The final goal of all of this is to build a highly accurate model to place within the real time decision engine. The goal of that model is directly linked to our business goals mentioned earlier. In other words, how can I send you a coupon while you are in the mall that gets you to the store and gets you to spend money…
Detailed Data Flows and Product Ideas
Now, how do I implement this with real products and how does my data flow within this ecosystem? That is something shown in the following sections…
Step 1 – Collect Data
To look up data, collect it and make decisions on it you will need to implement a system that is distributed. As these devices essentially keep on sending data, you need to be able to load the data (collect or acquire) without much delay. That is done like below in the collection points. That is also the place to evaluate for real time decisions. We will come back to the Collection points later…
The data from the collection points flows into the Hadoop cluster – in our case of course a big data appliance. You would also feed other data into this. The social feeds shown above would come from a data aggregator (typically a company) that sorts out relevant hash tags for example. Then you use Flume or Scribe to load the data into the Hadoop cluster.
Next step is the add data and start collating, interpreting and understanding the data in relation to each other.
For instance, add user profiles to the social feeds and the location data to build up a comprehensive understanding of an individual user and the patterns associated with this user. Typically this is done using MapReduce on Hadoop. The NoSQL user profiles are batch loaded from NoSQL DB via a Hadoop Input Format and thus added to the MapReduce data sets.
To combine it all with Point of Sales (POS) data, with our Siebel CRM data and all sorts of other transactional data you would use Oracle Loader for Hadoop to efficiently move reduced data into Oracle. Now you have a comprehensive view of the data that your users can go after. Either via Exalytics or BI tools or, and this is the interesting piece for this post – via things like data mining.

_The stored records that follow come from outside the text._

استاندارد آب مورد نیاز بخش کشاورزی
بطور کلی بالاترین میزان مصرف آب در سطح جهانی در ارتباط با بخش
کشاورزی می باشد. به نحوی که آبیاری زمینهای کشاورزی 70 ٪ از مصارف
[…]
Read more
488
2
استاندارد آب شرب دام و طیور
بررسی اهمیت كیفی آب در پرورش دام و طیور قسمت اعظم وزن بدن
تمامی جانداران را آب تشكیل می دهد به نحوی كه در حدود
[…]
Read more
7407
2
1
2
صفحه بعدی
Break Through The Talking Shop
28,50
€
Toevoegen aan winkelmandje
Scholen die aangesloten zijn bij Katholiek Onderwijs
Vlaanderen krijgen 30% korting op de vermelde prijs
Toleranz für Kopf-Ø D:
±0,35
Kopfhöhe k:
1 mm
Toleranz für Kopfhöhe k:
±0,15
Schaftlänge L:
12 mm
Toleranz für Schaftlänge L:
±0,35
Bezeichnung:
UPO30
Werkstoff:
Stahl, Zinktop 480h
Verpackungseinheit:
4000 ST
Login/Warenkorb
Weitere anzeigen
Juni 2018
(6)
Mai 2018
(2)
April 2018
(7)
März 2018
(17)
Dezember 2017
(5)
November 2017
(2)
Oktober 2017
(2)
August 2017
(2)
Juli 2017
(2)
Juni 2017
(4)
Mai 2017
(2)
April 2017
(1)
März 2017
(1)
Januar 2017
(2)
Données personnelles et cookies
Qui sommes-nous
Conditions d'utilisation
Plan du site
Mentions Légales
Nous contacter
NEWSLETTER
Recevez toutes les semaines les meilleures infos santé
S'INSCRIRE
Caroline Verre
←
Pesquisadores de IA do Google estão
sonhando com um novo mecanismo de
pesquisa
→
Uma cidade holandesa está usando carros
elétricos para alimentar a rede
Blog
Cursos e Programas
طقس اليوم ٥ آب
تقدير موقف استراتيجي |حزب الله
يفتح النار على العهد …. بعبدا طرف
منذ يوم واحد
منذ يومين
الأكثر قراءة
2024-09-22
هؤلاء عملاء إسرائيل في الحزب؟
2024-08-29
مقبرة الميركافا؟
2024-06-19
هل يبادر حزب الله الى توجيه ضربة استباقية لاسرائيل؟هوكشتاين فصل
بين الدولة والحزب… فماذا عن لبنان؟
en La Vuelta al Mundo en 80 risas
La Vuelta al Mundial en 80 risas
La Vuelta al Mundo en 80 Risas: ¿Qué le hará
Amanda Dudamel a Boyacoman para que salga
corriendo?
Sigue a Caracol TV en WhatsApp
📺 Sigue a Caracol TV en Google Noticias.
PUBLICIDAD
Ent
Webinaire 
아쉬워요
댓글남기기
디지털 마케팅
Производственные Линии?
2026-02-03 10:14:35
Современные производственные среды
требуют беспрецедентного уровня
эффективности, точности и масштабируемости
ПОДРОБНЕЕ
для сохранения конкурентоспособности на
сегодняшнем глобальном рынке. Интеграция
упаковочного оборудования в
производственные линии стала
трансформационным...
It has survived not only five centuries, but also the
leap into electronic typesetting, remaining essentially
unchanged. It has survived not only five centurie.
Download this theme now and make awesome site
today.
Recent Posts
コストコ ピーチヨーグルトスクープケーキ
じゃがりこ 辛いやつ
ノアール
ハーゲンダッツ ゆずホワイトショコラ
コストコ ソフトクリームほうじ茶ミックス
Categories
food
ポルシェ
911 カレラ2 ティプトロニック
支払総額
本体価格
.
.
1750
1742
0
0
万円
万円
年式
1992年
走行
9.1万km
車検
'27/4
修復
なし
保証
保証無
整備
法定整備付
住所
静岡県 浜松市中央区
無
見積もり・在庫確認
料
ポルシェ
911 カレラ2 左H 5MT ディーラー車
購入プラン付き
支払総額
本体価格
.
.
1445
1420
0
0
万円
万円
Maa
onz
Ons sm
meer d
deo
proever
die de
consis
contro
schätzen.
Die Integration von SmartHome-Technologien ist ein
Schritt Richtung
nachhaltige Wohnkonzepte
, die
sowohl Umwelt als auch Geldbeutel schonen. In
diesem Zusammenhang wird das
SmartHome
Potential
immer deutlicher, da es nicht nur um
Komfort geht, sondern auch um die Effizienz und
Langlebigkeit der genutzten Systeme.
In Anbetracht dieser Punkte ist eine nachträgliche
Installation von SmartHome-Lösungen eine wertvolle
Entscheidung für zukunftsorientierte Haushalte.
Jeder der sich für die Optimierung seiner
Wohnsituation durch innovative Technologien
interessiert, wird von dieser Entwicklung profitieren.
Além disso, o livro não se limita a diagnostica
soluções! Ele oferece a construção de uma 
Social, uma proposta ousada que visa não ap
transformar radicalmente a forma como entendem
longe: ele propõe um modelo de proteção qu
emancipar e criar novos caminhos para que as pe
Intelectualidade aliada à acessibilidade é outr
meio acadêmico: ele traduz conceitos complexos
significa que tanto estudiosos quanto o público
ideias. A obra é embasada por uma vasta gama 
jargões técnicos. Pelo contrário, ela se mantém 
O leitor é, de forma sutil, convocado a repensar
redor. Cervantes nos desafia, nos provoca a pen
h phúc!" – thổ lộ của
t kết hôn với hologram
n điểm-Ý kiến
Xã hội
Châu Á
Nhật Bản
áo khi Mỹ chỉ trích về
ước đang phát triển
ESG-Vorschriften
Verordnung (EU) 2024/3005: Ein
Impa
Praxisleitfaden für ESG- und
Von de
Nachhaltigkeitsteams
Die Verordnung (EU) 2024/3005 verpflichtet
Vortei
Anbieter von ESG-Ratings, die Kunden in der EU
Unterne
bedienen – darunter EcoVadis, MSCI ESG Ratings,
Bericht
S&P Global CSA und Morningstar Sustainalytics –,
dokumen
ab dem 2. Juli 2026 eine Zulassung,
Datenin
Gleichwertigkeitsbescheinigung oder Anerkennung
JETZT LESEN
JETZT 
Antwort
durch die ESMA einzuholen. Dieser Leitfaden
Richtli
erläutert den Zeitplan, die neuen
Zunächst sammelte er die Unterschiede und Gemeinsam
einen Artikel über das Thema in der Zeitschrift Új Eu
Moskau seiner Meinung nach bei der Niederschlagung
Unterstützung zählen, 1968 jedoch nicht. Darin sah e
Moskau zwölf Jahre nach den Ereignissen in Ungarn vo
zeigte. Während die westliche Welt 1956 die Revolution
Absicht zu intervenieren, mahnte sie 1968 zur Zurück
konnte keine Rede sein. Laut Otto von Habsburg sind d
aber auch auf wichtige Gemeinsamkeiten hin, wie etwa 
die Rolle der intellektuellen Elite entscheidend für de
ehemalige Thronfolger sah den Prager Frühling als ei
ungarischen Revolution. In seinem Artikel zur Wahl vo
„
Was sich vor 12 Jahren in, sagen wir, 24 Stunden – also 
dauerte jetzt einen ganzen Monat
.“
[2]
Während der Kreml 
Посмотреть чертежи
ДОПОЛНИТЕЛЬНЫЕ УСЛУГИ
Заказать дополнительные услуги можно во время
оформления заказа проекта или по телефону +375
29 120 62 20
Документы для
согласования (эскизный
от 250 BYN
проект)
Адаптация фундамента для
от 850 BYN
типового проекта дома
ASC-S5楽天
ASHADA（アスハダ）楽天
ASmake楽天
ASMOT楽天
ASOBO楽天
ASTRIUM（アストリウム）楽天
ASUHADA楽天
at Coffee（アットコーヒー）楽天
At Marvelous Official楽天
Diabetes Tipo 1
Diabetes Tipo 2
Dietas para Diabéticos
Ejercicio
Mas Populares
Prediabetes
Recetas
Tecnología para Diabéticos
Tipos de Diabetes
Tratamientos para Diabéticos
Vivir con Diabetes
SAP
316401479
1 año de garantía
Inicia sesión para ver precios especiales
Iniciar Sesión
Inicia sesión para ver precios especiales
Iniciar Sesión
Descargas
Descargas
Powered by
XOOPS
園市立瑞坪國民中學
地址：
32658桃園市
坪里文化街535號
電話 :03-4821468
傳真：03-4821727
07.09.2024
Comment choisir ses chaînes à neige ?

That latter phase – here called analyze will create data mining models and statistical models that are going to be used to produce the right coupons. These models are the real crown jewels as they allow an organization to make decisions in real time based on very accurate models. The models are going into the Collection and Decision points to now act on real time data.
In the picture above you see the gray model being utilized in the Expert Engine. That model describes / predicts behavior of an individual customer and based on that prediction we determine what action to undertake.
The above is an end-to-end look at Big Data and real time decisions. Big Data allows us to leverage tremendous data and processing resources to come to accurate models. It also allows us to find out all sorts of things that we were not expecting, creating more accurate models, but also creating new ideas, new business etc.
Once the Big Data Appliance is available you can implement the entire solution as shown here on Oracle technology… now you just need to find a few people who understand the programming models and create those crown jewels.